Nerve conduction velocity (NCV) is a test to see how fast electrical signals move through a nerve.
NCV and EMG are performed together.
How the Test is Performed?
The health care provider will insert a very thin needle electrode through the skin into the muscle. The electrode on the needle picks up the electrical activity given off by your muscles. This activity appears on a nearby monitor, and may be heard through a speaker.
After placement of the electrodes, you may be asked to contract the muscle. For example, bending your arm. The electrical activity seen on the monitor provides information about your muscles' ability to respond when the nerves to your muscles are stimulated.
How to Prepare for the Test?
No special preparation is usually necessary. Avoid using any creams or lotions on the day of the test.
Tell the person who is doing the test if you are taking any blood thinners.

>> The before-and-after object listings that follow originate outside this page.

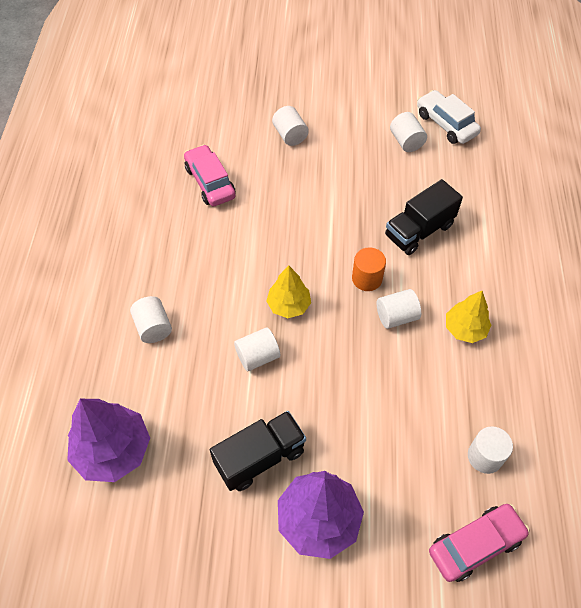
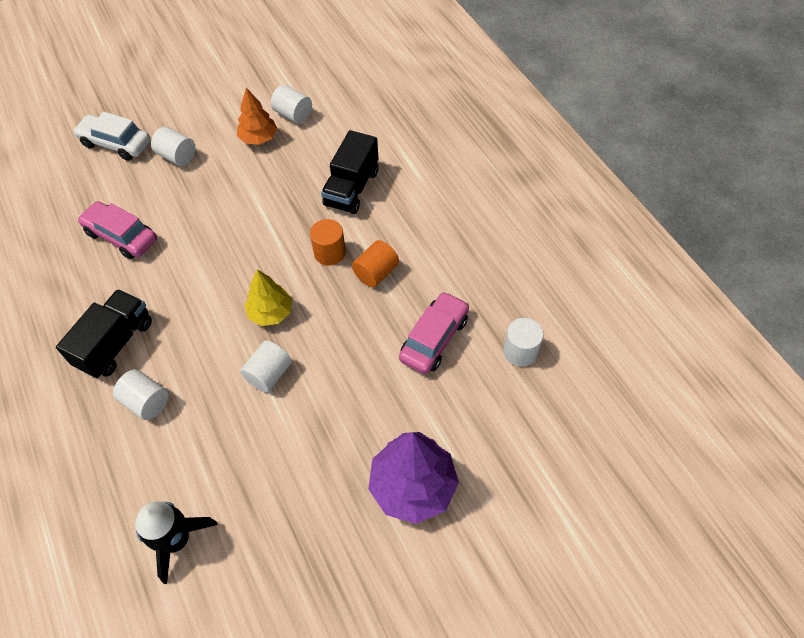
camera: 30 degrees left, 0 degrees up
purple tree [67,399,150,482] -> black rocket [135,501,218,584]
black truck [210,411,306,491] -> black truck moved to [56,289,152,378]
white cylinder [377,289,421,329] -> orange cylinder [352,240,399,287]
white car [417,90,481,144] -> white car moved to [73,112,151,161]
pink car [429,504,530,582] -> pink car moved to [399,291,469,374]
yellow tree [446,291,491,343] -> none
none -> orange tree [237,88,277,145]

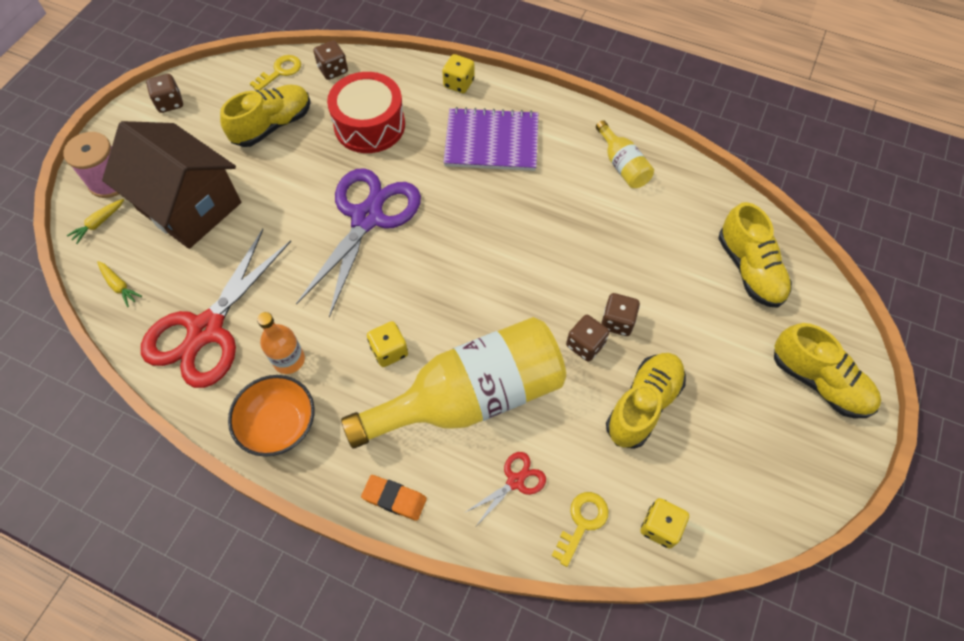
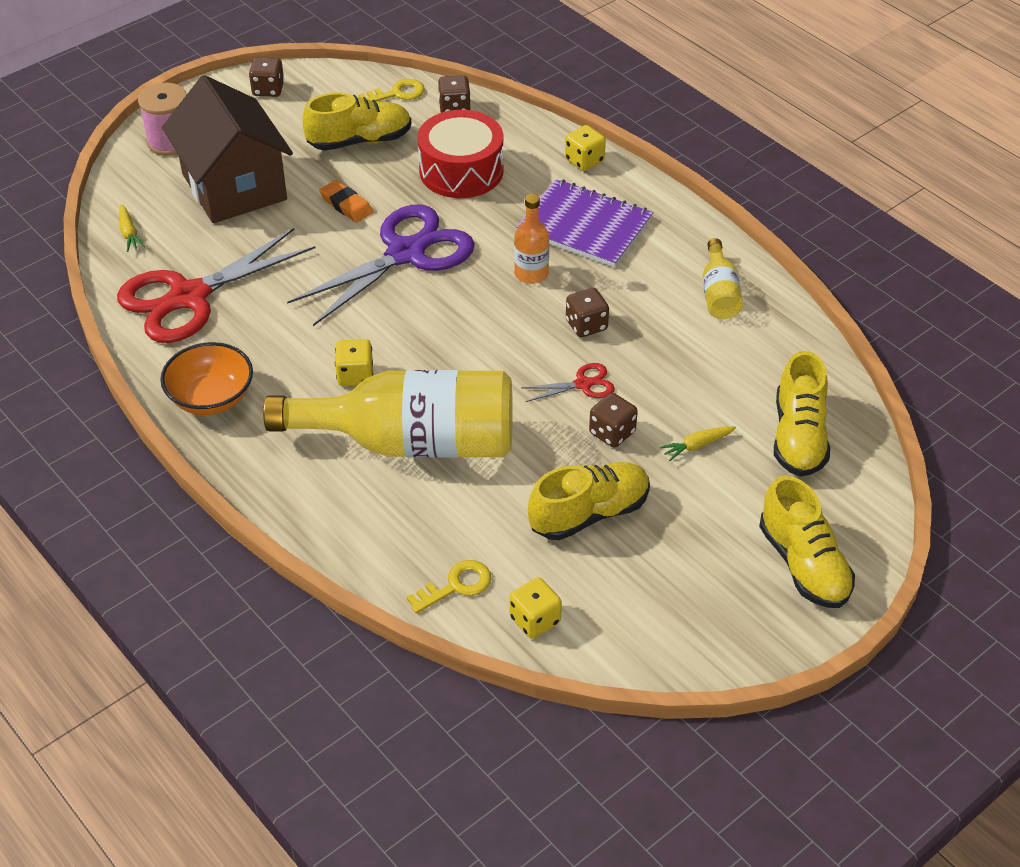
camera: 25 degrees right, 15 degrees down
yellow carrot [67,199,124,244] -> yellow carrot moved to [660,426,736,461]
orange bottle [257,312,305,374] -> orange bottle moved to [514,194,549,284]
orange eraser [361,475,427,521] -> orange eraser moved to [319,180,373,223]
red scissors [464,452,546,526] -> red scissors moved to [521,363,615,402]
brown dice [566,315,610,362] -> brown dice moved to [566,288,609,338]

Body temperature can affect the results of this test. If it is extremely cold outside, wait in a warm room for a while before the test is performed.
How the Test Will Feel?
You may feel some pain or discomfort when the needles are inserted, but most people are able to complete the test without significant difficulty.
Afterward, the muscle may feel tender or bruised for a few days.
Why the Test is Performed?
EMG is most often used when people have symptoms of weakness, and examination shows impaired muscle strength. It can help to tell the difference between muscle weakness caused by injury of a nerve attached to a muscle and weakness due to neurologic disorders.
Mininmal bruising. You can use icepacks on the area for minor bruising and tyelenol for pain relief if needed.